Hari Lingkungan Sedunia, Walhi Desak Jokowi Batalkan Omnibus Law

Penulis : Kennial Laia

Lingkungan

Sabtu, 05 Juni 2021

Editor : Kennial Laia

BETAHITA.ID -  Direktur Eksekutif Walhi Nasional Nur Hidayati mengatakan, kebijakan pemerintah Indonesia belum mencerminkan semangat pemulihan ekosistem untuk mengatasi krisis iklim. Hal itu disampaikan bertepatan dengan Hari Lingkungan Sedunia 2021, yang diperingati setiap 5 Juni.

Situasi darurat lingkungan diakui secara tegas oleh António Guterres, Sekretaris Jenderal PBB. Dalam pidatonya bertema restorasi ekosistem pada Sabtu (5/06) Guterres mengatakan darurat lingkungan tercermin dari tiga hal yakni hilangnya keanekaragaman hayati, disrupsi iklim, dan peningkatan polusi. Guterres mengajak seluruh pihak memulihkan kembali kondisi lingkungan hidup dalam kurun waktu satu dekade ke depan.

Menurut Nur Hidayati, berbagai kebijakan dan perundangan diterbitkan negara mengakibatkan kemiskinan, bencana ekologis hingga situasi darurat iklim terjadi di Indonesia. Dia mencontohkan Undang-Undang Cipta Kerja dan revisi Undang-Undang Minerba berikut aturan turunannya.

Kedua aturan tersebut dianggap berpihak pada kepentingan investasi namun mengabaikan rakyat dan lingkungan hidup. Pengesahan kedua undang-undang tersebut sempat diikuti demonstrasi pada 2019.

Aksi petani menolak Undang-Undang Cipta Kerja Omnibus Law di Jakarta, 2020. Foto: Konsorsium Pembaruan Agraria

“Parahnya, Presiden Joko Widodo dan beberapa kementerian di bawahnya malah menyesatkan rakyat Indonesia dan forum global dengan menyatakan undang-undang itu sebagai komitmen Indonesia untuk memastikan agar kemajuan ekonomi dan sosial masyarakat tidak merugikan lingkungan hidup,” tutur aktivis yang akrab dipanggil Yaya itu.

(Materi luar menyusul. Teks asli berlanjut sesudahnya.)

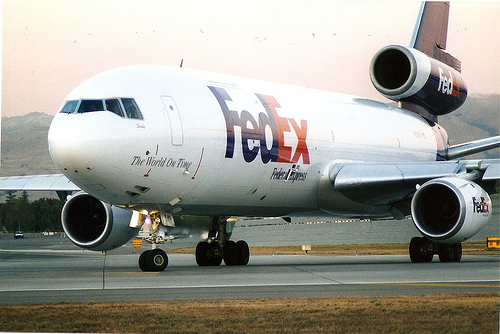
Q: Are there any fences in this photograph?
A: No, there are no fences.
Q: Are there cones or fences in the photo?
A: No, there are no fences or cones.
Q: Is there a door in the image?
A: Yes, there is a door.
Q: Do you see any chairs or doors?
A: Yes, there is a door.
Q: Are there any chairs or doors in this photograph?
A: Yes, there is a door.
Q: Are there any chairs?
A: No, there are no chairs.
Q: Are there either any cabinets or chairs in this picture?
A: No, there are no chairs or cabinets.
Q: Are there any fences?
A: No, there are no fences.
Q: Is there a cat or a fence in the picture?
A: No, there are no fences or cats.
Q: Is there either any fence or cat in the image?
A: No, there are no fences or cats.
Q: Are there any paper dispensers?
A: No, there are no paper dispensers.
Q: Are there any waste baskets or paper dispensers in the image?
A: No, there are no paper dispensers or waste baskets.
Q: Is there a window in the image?
A: Yes, there is a window.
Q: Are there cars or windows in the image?
A: Yes, there is a window.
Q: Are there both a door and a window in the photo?
A: Yes, there are both a window and a door.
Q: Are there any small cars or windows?
A: Yes, there is a small window.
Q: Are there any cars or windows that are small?
A: Yes, the window is small.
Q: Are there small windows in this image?
A: Yes, there is a small window.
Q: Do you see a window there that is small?
A: Yes, there is a small window.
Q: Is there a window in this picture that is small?
A: Yes, there is a window that is small.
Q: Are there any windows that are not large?
A: Yes, there is a small window.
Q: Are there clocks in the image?
A: No, there are no clocks.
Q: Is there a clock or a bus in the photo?
A: No, there are no clocks or buses.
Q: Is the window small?
A: Yes, the window is small.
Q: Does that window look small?
A: Yes, the window is small.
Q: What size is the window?
A: The window is small.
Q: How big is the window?
A: The window is small.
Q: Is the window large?
A: No, the window is small.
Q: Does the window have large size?
A: No, the window is small.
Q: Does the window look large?
A: No, the window is small.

Walhi mengatakan, berbagai pasal di dalam undang-undang itu berimplikasi pada pemutihan kejahatan dan praktik ilegal pengelolaan kawasan hutan serta mereduksi luas kawasan hutan.  Tanggung jawab korporasi terhadap praktik buruh seperti pembakaran hutan juga diperkecil.

Walhi khawatir, dampak kerusakan lingkungan akibat aturan tersebut dapat mempercepat krisis iklim di Indonesia.

Walhi juga mengkritisi pernyataan pemerintah baru-baru ini terkait penyetopan bertahap energi fosil sebagai bahan bakar pembangkit listrik batu bara. Pasalnya, realisasi produksi batu bara 2021 telah mencapai 102% atau sebanyak 561 juta ton. Sementara itu, target total produksi tahun ini adalah 591 juta ton. Komitmen tersebut juga dianggap tidak serius karena baru berjalan usai megaproyek PLTU 35 gigawatt rampung.

Yaya mendesak pemerintah untuk membatalkan Undang-Undang Cipta Kerja. Menurutnya langkah itu dapat menjadi awal pemulihan ekosistem bagi Indonesia untuk menghindari ancaman bencana iklim dan kerusakan lingkungan.

“Langkah awal yang harus segera dilakukan sebagai prasyarat pemulihan Indonesia adalah Presiden secara tegas menerbitkan peraturan pemerintah pengganti undang-undang (Perppu) yang membatalkan UU Cipta Kerja dan Perubahan UU Minerba berikut aturan turunannya,” pungkas Yaya.